Records supplied Start Marker

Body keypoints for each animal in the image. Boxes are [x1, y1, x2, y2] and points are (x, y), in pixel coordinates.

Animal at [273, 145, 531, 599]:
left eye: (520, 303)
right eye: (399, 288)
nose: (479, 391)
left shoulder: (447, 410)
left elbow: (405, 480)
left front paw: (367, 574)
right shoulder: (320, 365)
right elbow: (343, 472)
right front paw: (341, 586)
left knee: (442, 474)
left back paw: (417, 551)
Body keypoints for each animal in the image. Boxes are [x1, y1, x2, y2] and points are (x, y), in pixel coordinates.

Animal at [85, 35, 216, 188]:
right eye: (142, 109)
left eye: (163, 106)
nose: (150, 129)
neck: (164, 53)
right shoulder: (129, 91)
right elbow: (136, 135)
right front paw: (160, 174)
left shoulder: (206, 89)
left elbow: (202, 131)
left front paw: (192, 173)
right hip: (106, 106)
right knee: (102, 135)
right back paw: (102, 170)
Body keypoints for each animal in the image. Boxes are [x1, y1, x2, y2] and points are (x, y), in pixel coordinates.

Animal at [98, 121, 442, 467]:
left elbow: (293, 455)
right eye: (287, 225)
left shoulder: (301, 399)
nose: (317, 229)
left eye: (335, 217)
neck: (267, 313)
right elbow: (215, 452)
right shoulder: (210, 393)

Records supplied End Marker
Records supplied Start Marker

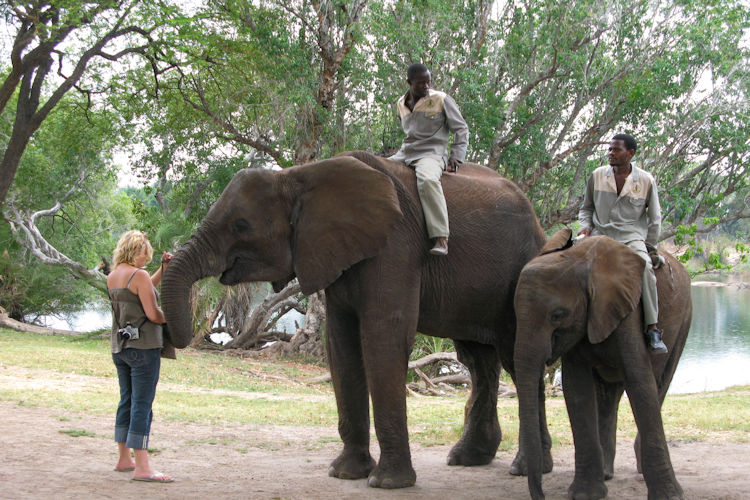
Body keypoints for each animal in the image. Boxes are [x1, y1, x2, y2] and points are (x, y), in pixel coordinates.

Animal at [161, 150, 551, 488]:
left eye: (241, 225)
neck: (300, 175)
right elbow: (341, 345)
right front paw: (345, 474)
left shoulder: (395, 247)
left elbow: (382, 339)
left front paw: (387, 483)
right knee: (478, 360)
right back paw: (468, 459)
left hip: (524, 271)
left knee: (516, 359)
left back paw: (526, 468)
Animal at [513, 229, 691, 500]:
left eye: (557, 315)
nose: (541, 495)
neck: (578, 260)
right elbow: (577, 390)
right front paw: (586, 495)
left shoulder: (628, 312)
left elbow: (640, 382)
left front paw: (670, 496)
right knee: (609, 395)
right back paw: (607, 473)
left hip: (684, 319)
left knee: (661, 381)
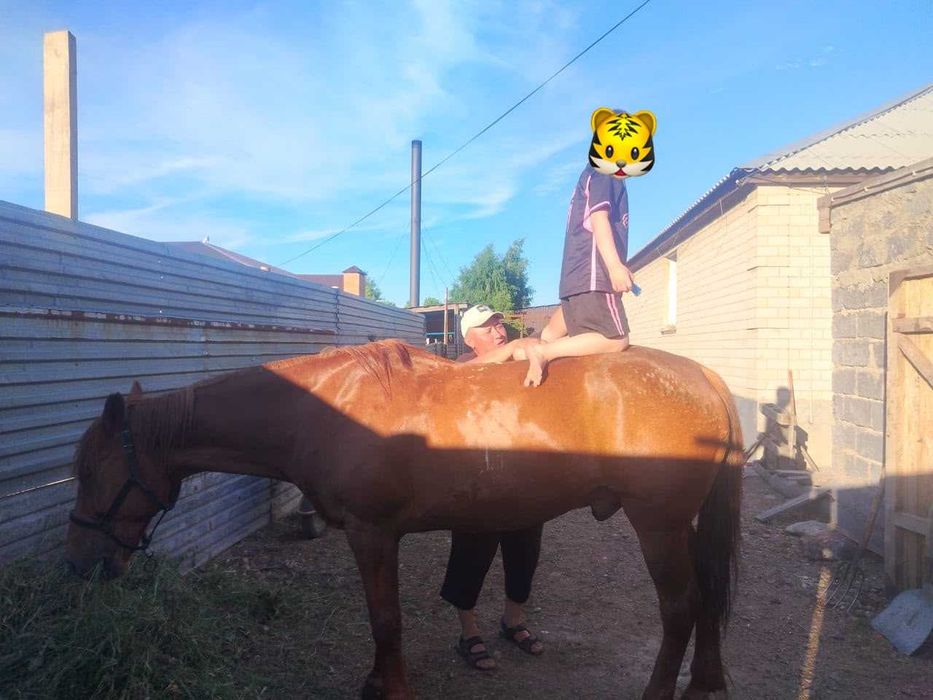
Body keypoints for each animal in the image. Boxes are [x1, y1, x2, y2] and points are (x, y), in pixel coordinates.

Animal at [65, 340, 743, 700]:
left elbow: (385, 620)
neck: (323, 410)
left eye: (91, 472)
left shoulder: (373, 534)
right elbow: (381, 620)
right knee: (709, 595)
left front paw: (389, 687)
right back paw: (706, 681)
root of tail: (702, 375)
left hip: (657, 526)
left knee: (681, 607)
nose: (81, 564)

Records supplied End Marker

● Task statement: Which part of the entries opens with the line containing "left eye: (557, 315)" and closes with the line containing "nose: (81, 564)"? Output that part exactly, ends included, pictures excluded.

● Response:
left eye: (557, 315)
nose: (541, 495)
neck: (578, 260)
right elbow: (577, 390)
right front paw: (586, 495)
left shoulder: (628, 312)
left elbow: (640, 382)
left front paw: (670, 496)
right knee: (609, 395)
right back paw: (607, 473)
left hip: (684, 319)
left knee: (661, 381)
Body keypoints for each animal in the image. Boxes are [x1, y1, x2, y2] and points are (x, y), in pixel coordinates.

Animal at [65, 340, 743, 700]:
left elbow: (385, 620)
neck: (323, 410)
left eye: (91, 472)
left shoulder: (373, 534)
right elbow: (381, 620)
right knee: (709, 595)
left front paw: (389, 687)
right back paw: (706, 681)
root of tail: (702, 375)
left hip: (657, 526)
left knee: (681, 607)
nose: (81, 564)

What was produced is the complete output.